**ASSIGNED TASK**
Among the records below, find the lines with the word "number" and copy them.

**MATERIAL SUPPLIED**
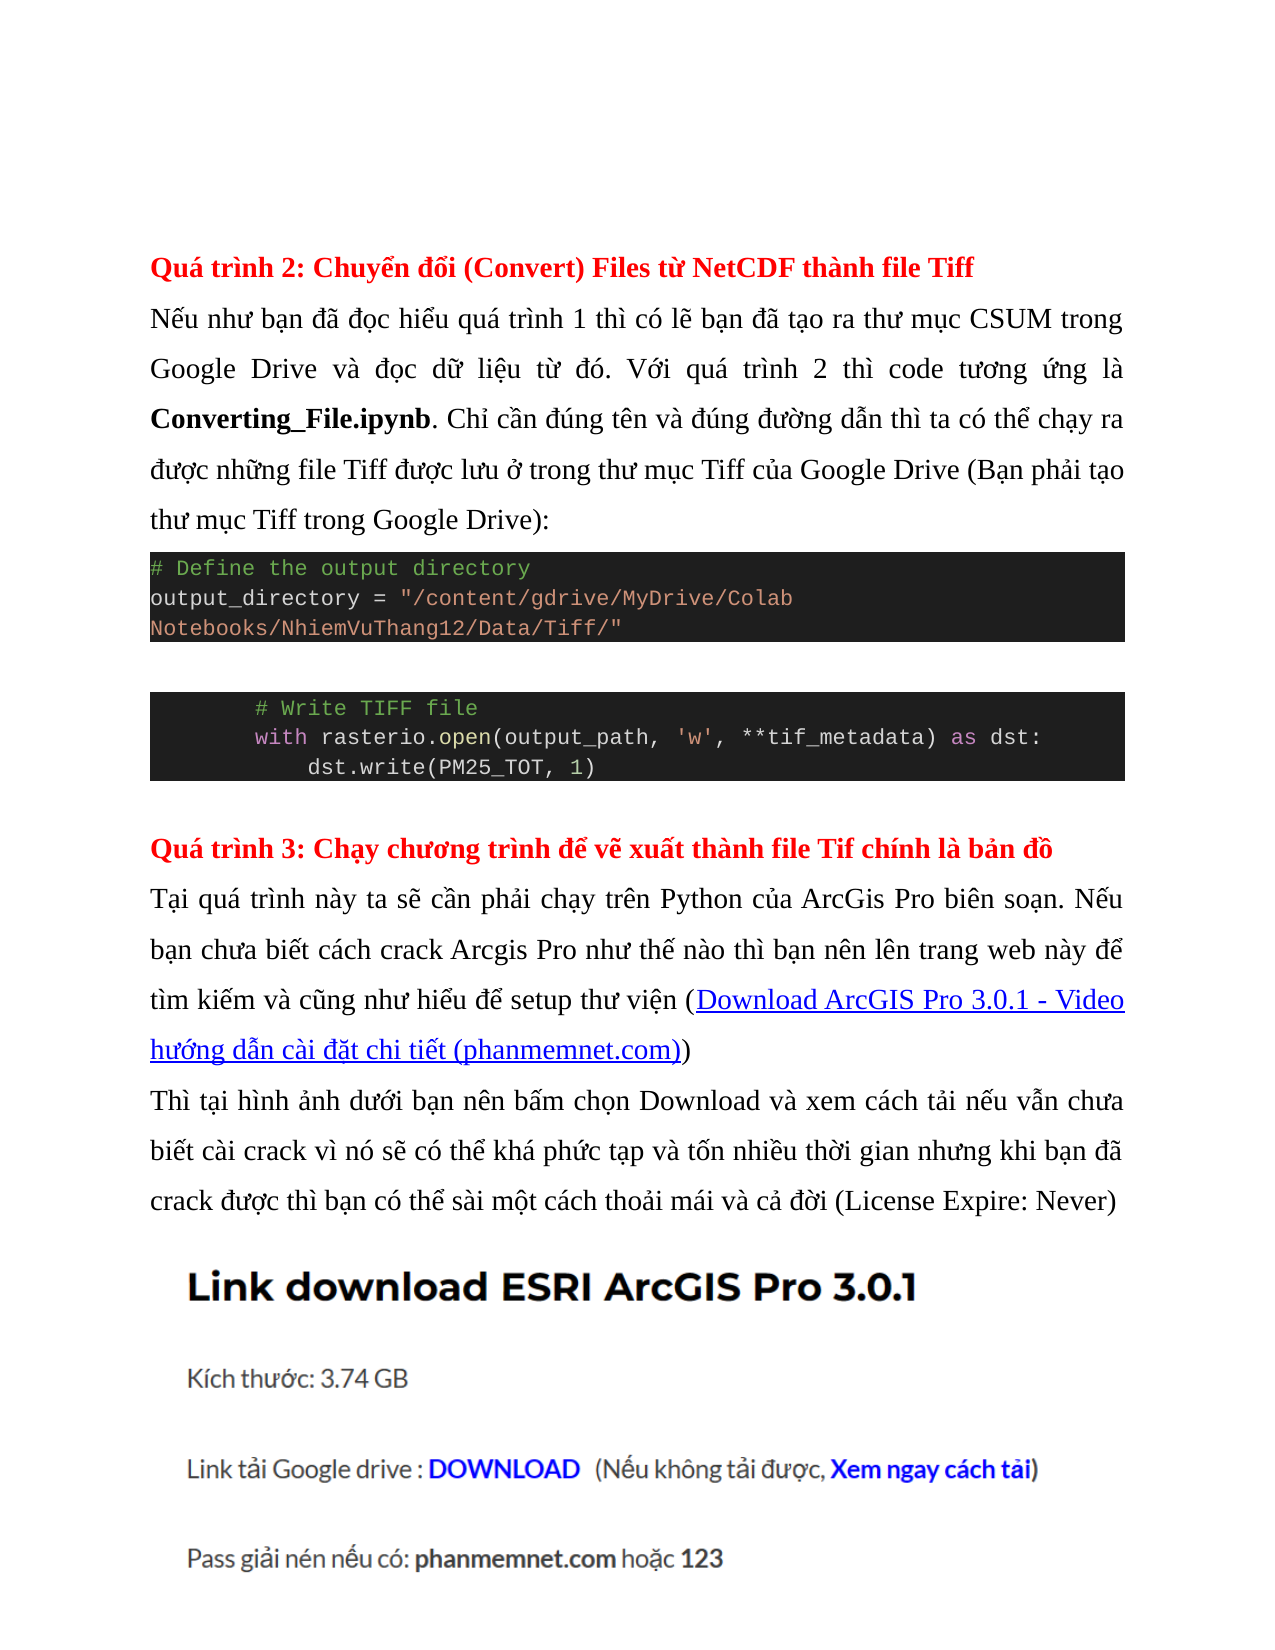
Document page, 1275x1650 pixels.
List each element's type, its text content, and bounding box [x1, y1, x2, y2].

text Nếu như bạn đã đọc hiểu quá trình 1 thì có lẽ bạn đã tạo ra thư mục CSUM trong Google Drive và đọc dữ liệu từ đó. Với quá trình 2 thì code tương ứng là Converting_File.ipynb. Chỉ cần đúng tên và đúng đường dẫn thì ta có thể chạy ra được những file Tiff được lưu ở trong thư mục Tiff của Google Drive (Bạn phải tạo thư mục Tiff trong Google Drive): [150, 301, 1125, 536]
picture [152, 1218, 1128, 1599]
text Thì tại hình ảnh dưới bạn nên bấm chọn Download và xem cách tải nếu vẫn chưa biết cài crack vì nó sẽ có thể khá phức tạp và tốn nhiều thời gian nhưng khi bạn đã crack được thì bạn có thể sài một cách thoải mái và cả đời (License Expire: Never) [150, 1083, 1125, 1217]
text with rasterio.open(output_path, 'w', **tif_metadata) as dst: [150, 722, 1125, 751]
text # Write TIFF file [150, 692, 1125, 722]
text Quá trình 2: Chuyển đổi (Convert) Files từ NetCDF thành file Tiff [150, 251, 1125, 284]
text # Define the output directory [150, 552, 1125, 582]
text Quá trình 3: Chạy chương trình để vẽ xuất thành file Tif chính là bản đồ [150, 831, 1125, 865]
text Tại quá trình này ta sẽ cần phải chạy trên Python của ArcGis Pro biên soạn. Nếu bạn chưa biết cách crack Arcgis Pro như thế nào thì bạn nên lên trang web này để tìm kiếm và cũng như hiểu để setup thư viện (Download ArcGIS Pro 3.0.1 - Video hướng dẫn cài đặt chi tiết (phanmemnet.com)) [150, 882, 1125, 1066]
text dst.write(PM25_TOT, 1) [150, 751, 1125, 781]
text output_directory = "/content/gdrive/MyDrive/Colab Notebooks/NhiemVuThang12/Data/Tiff/" [150, 582, 1125, 642]
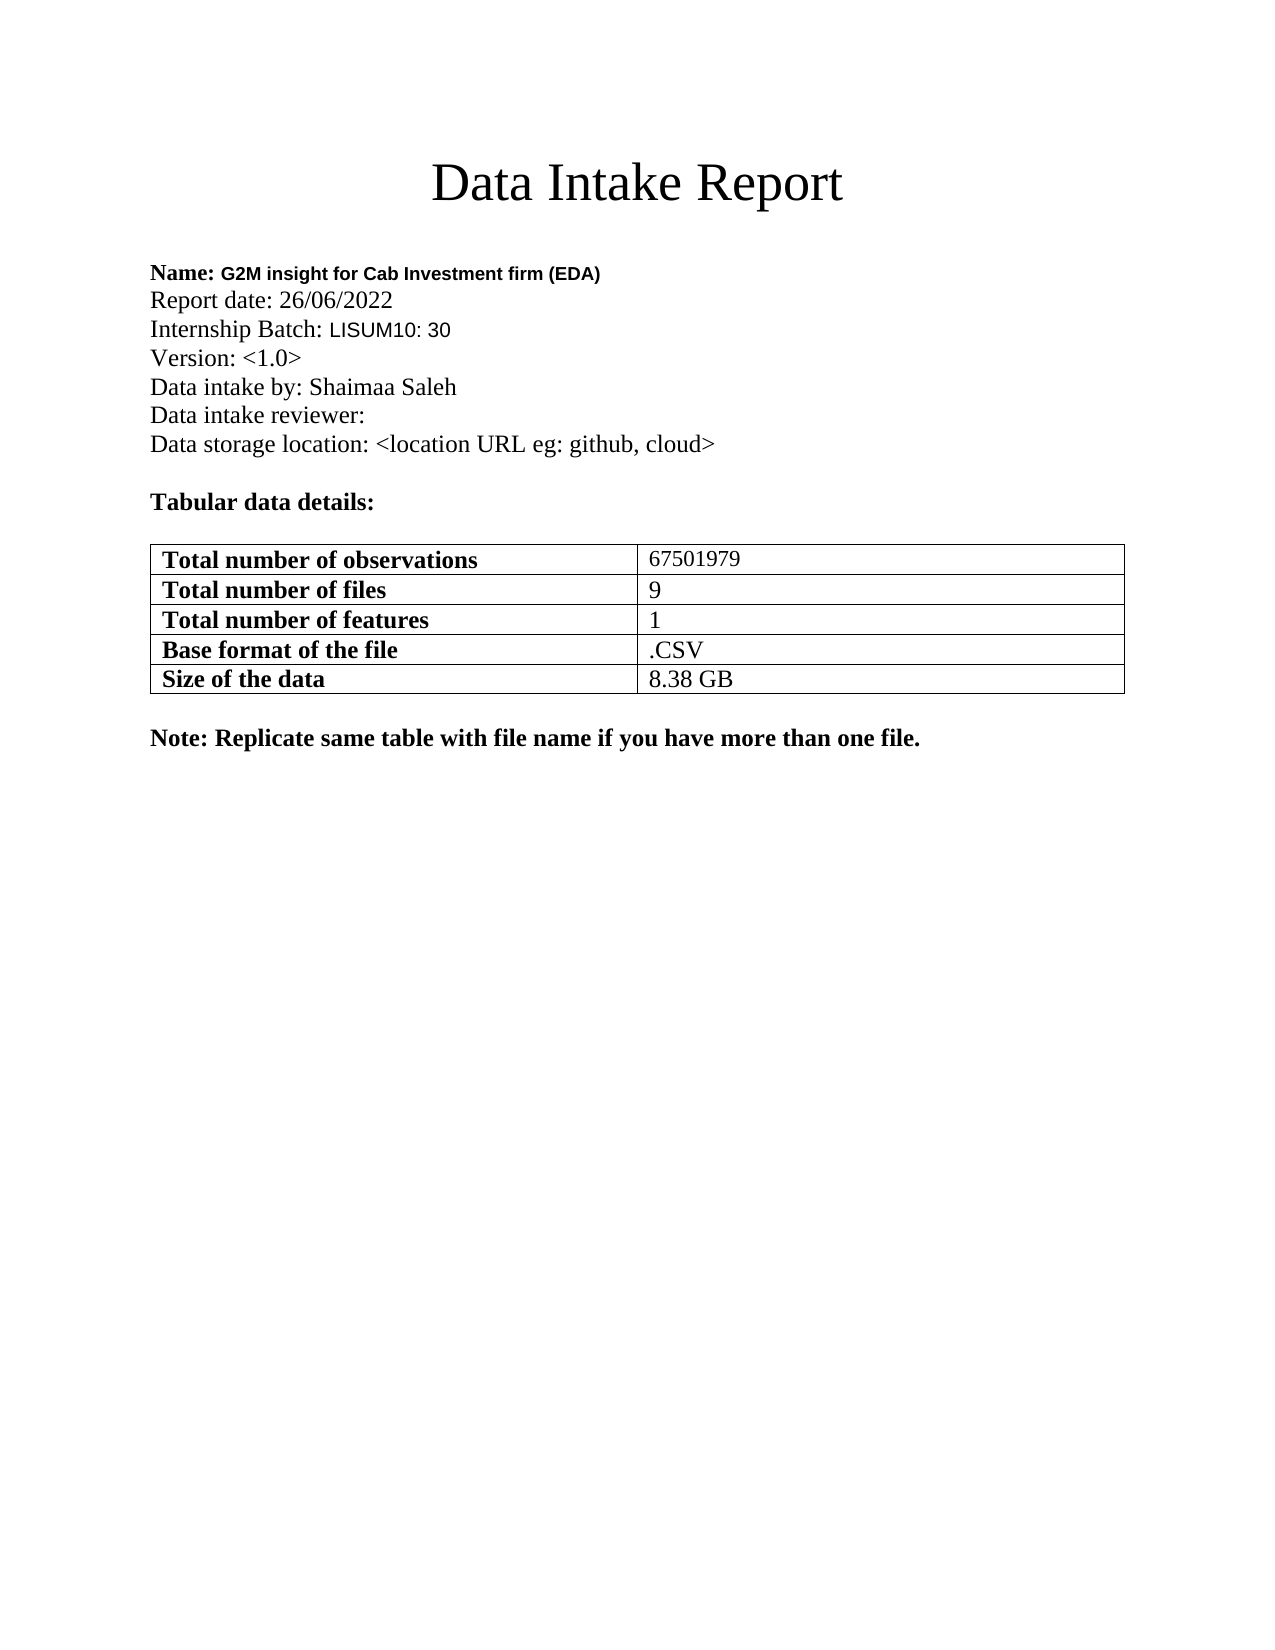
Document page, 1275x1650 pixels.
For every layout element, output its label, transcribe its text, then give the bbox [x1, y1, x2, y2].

table_header Total number of observations [151, 545, 637, 574]
table_header 67501979 [638, 545, 1124, 574]
text Note: Replicate same table with file name if you have more than one file. [150, 723, 1125, 752]
text Data intake by: Shaimaa Saleh [150, 372, 1125, 401]
text Data Intake Report [150, 150, 1125, 212]
text Internship Batch: LISUM10: 30 [150, 314, 1125, 343]
table_cell Size of the data [151, 665, 637, 693]
table_cell 9 [638, 575, 1124, 604]
text Version: <1.0> [150, 343, 1125, 372]
table_cell Total number of files [151, 575, 637, 604]
text Data intake reviewer: [150, 401, 1125, 429]
table_cell 8.38 GB [638, 665, 1124, 693]
table_cell Total number of features [151, 605, 637, 634]
text Tabular data details: [150, 487, 1125, 516]
subtitle Name: G2M insight for Cab Investment firm (EDA) [150, 259, 1125, 286]
text Report date: 26/06/2022 [150, 286, 1125, 314]
text Data storage location: <location URL eg: github, cloud> [150, 429, 1125, 458]
table_cell 1 [638, 605, 1124, 634]
table_cell .CSV [638, 635, 1124, 663]
table_cell Base format of the file [151, 635, 637, 663]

**COMPLETED TASK**
table_header Total number of observations [151, 545, 637, 574]
table_cell Total number of files [151, 575, 637, 604]
table_cell Total number of features [151, 605, 637, 634]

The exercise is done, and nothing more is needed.